Il cardinale ha anche rilanciato la necessità di un impegno dei cattolici in politica, dichiarando "superata", ma senza citarla esplicitamente, la fase ruiniana dell’inserimento dei cattolici nei vari partiti o nel governo, all'indomani della fine della Democrazia cristiana. "Ci siamo resi conto che questo non ha portato un gran frutto – è l’ammissione dell'arcivescovo–, perché non avendo coesione tra di loro, non sono stati quella voce concreta sui principi dell’uomo».

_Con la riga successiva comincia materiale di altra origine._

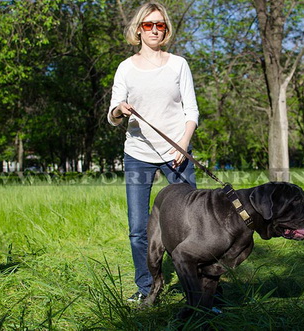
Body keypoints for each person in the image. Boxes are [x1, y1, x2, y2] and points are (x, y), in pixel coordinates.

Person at [107, 2, 199, 302]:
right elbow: (113, 112)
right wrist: (120, 109)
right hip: (137, 154)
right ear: (138, 29)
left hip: (176, 152)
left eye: (160, 24)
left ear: (167, 29)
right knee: (137, 228)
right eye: (148, 25)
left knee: (191, 223)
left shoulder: (178, 64)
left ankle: (197, 290)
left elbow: (192, 111)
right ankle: (146, 288)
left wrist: (183, 145)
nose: (155, 30)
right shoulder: (126, 68)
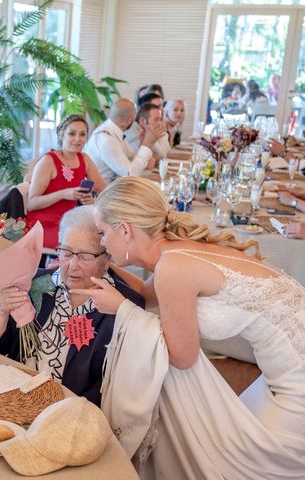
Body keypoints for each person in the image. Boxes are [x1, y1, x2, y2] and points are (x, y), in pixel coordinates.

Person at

Durante i lavori dell’assemblea generale della Cei l’episcopato ha eletto anche i quattro delegati per il prossimo Sinodo dei vescovi sui giovani (3-28 ottobre). Si tratta dello stesso Bassetti, del ministro della Pastorale giovanile della Conferenza episcopale italiana, monsignor Pietro Fragnelli, ordinario di Trapani, dell’ausiliare di Genova, monsignor Nicolò Anselmi, e dell’assistente generale dell’Azione cattolica, monsignor Gualtiero Sigismondi, guida della diocesi di Foligno. Scelti anche i due sostituti: monsignor Arturo Aiello, vescovo di Avelino, e l'arcivescovo Claudio Giuliodori, assistente generale dell'Università cattolica. Le nomine saranno ratificate a breve dal Papa. In attesa del documento di lavoro del Sinodo, atteso per giugno, la Cei nei prossimi giorni lancerà un portale dedicato. Via libera anche alla promozione di una serie di pellegrinaggi a piedi,  a misura di ragazzi, lungo itinerari che valorizzano la tradizione e la spiritualità locale.